* _Input data_
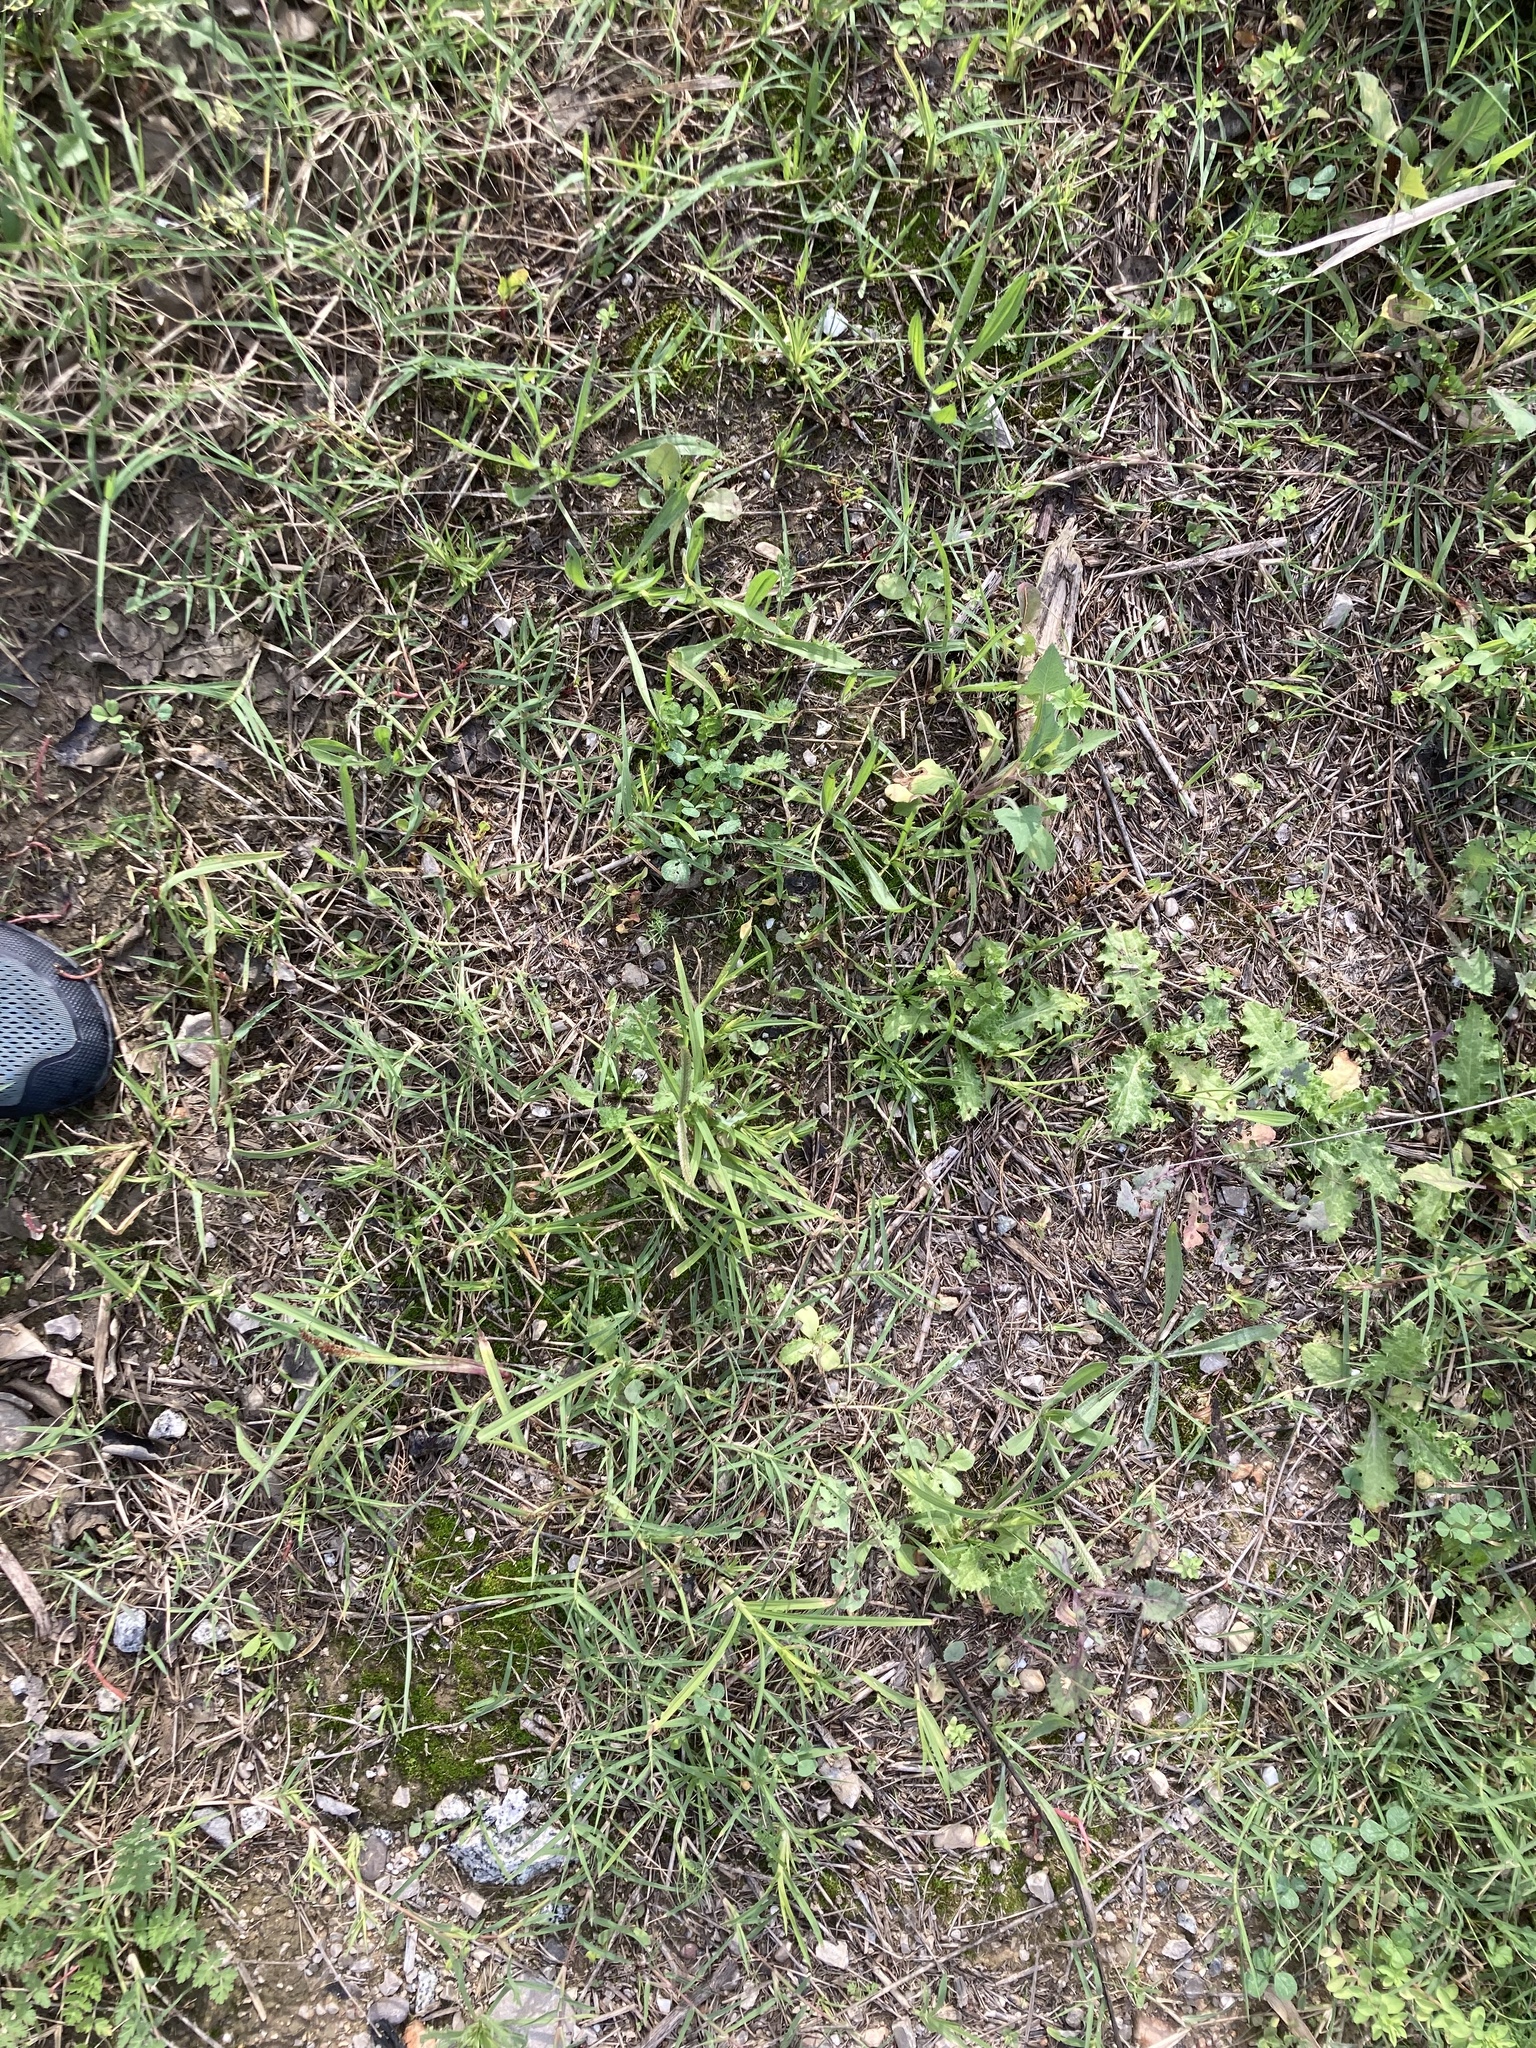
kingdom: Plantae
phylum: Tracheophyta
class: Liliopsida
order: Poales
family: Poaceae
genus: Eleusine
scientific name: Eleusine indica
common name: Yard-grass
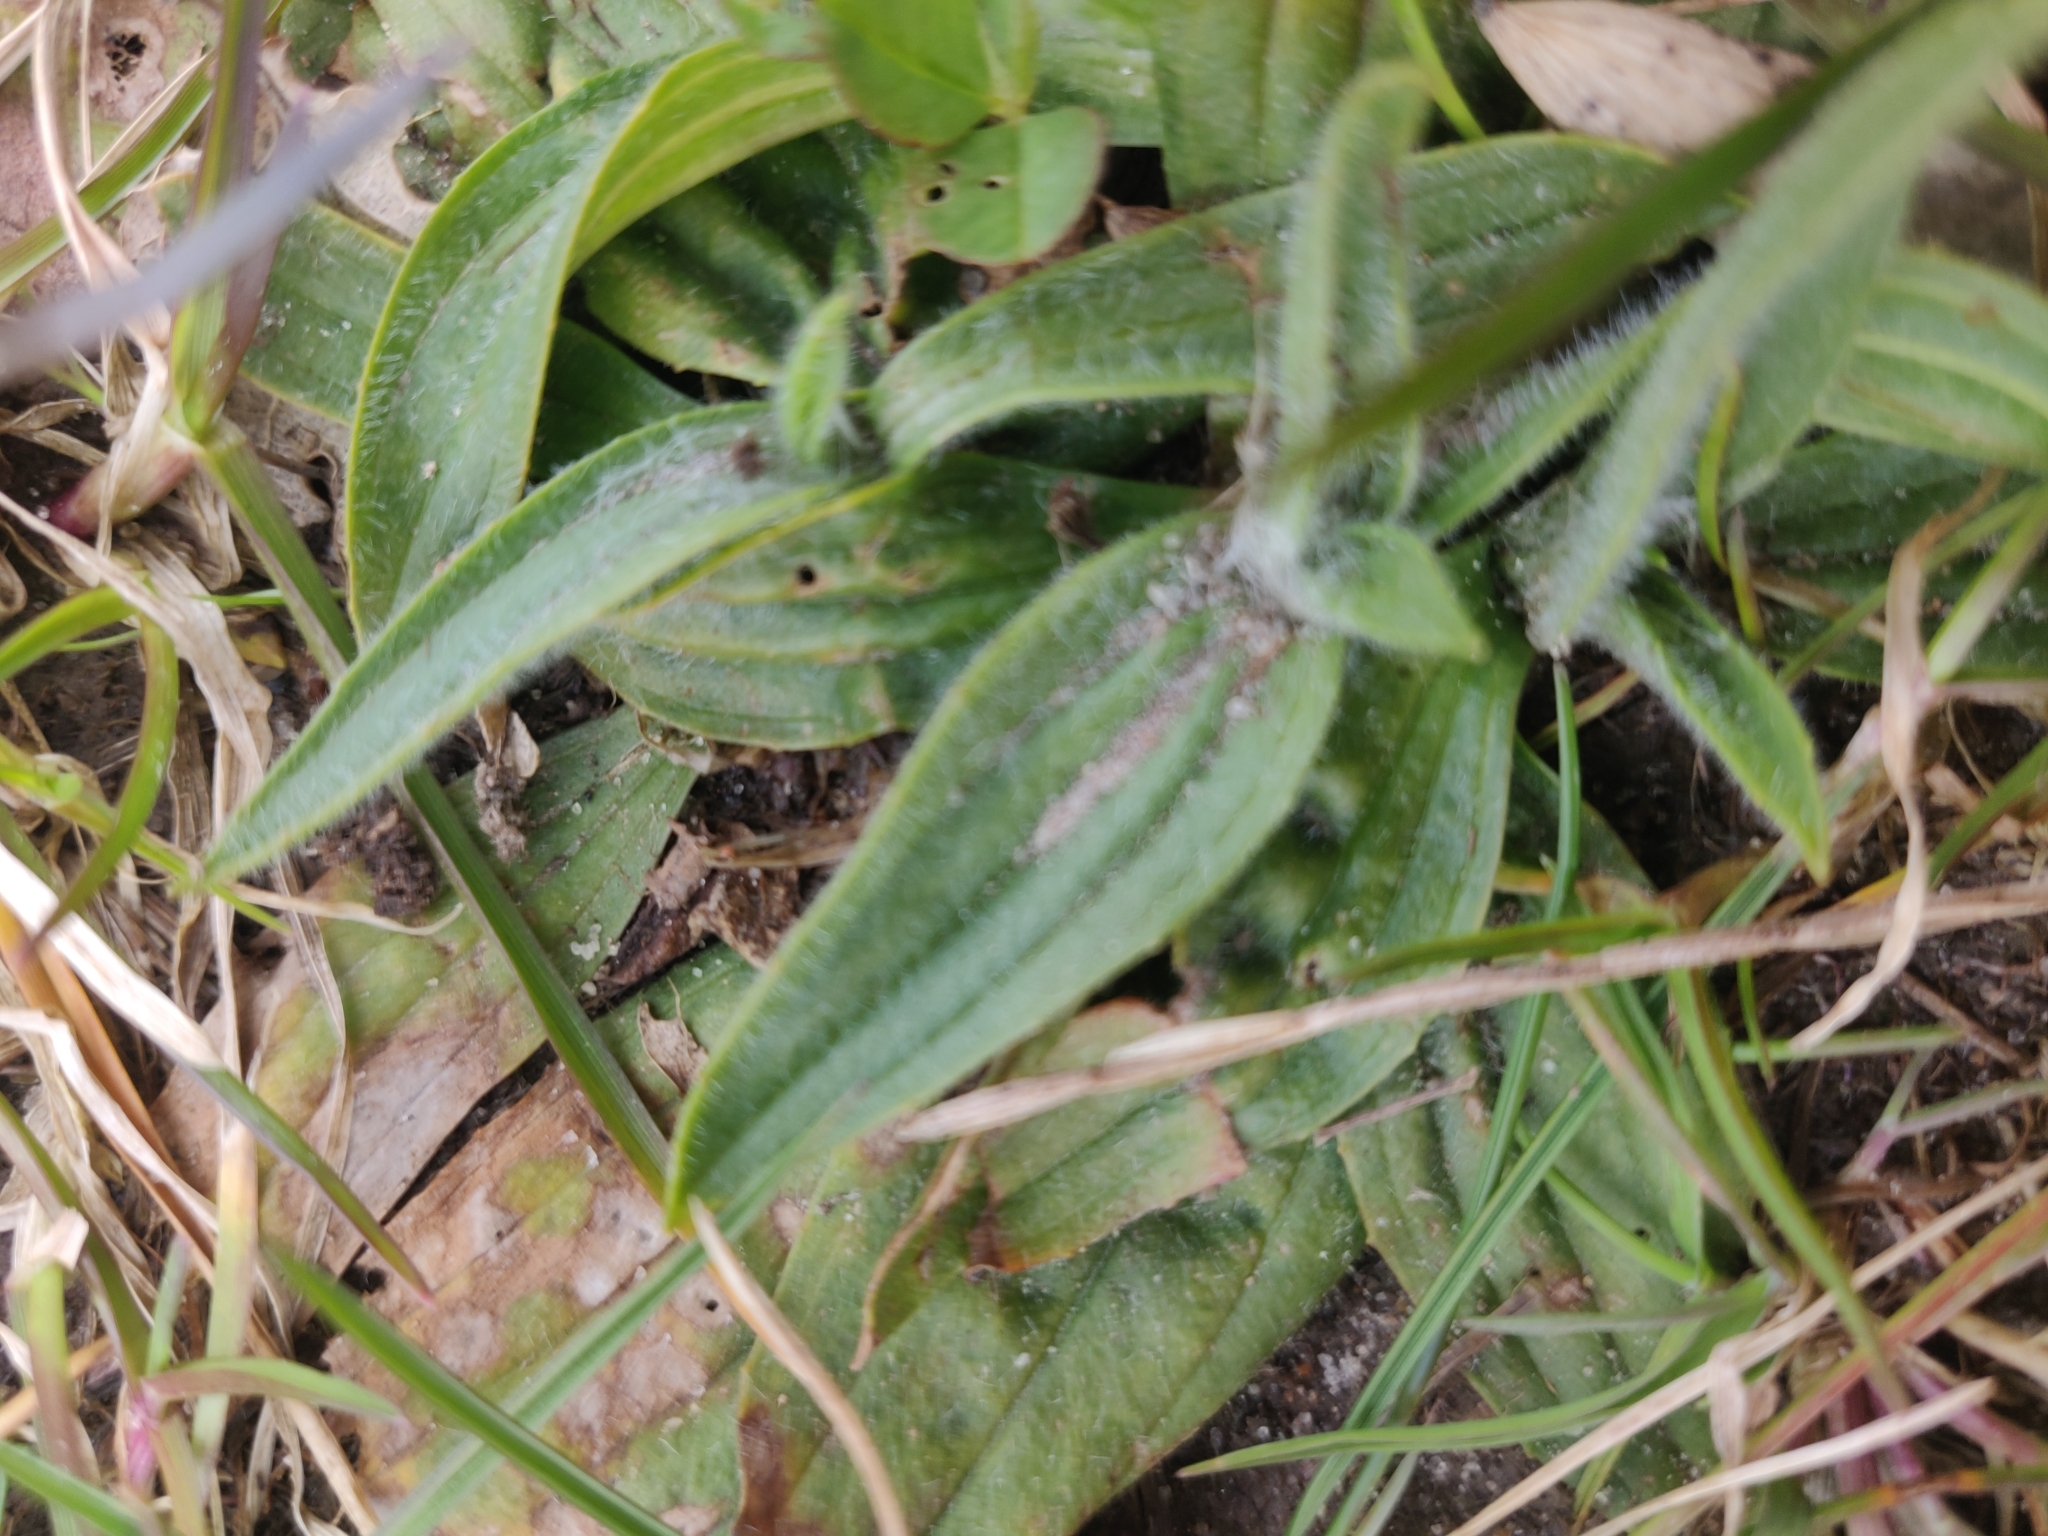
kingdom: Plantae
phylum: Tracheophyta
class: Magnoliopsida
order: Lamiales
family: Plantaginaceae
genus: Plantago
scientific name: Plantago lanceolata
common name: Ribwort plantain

* _Objective_
Copy out, word for word, every classification line of both entries above, from kingdom through common name, and leave out the pictures.

* _Exercise solution_
kingdom: Plantae
phylum: Tracheophyta
class: Liliopsida
order: Poales
family: Poaceae
genus: Eleusine
scientific name: Eleusine indica
common name: Yard-grass
kingdom: Plantae
phylum: Tracheophyta
class: Magnoliopsida
order: Lamiales
family: Plantaginaceae
genus: Plantago
scientific name: Plantago lanceolata
common name: Ribwort plantain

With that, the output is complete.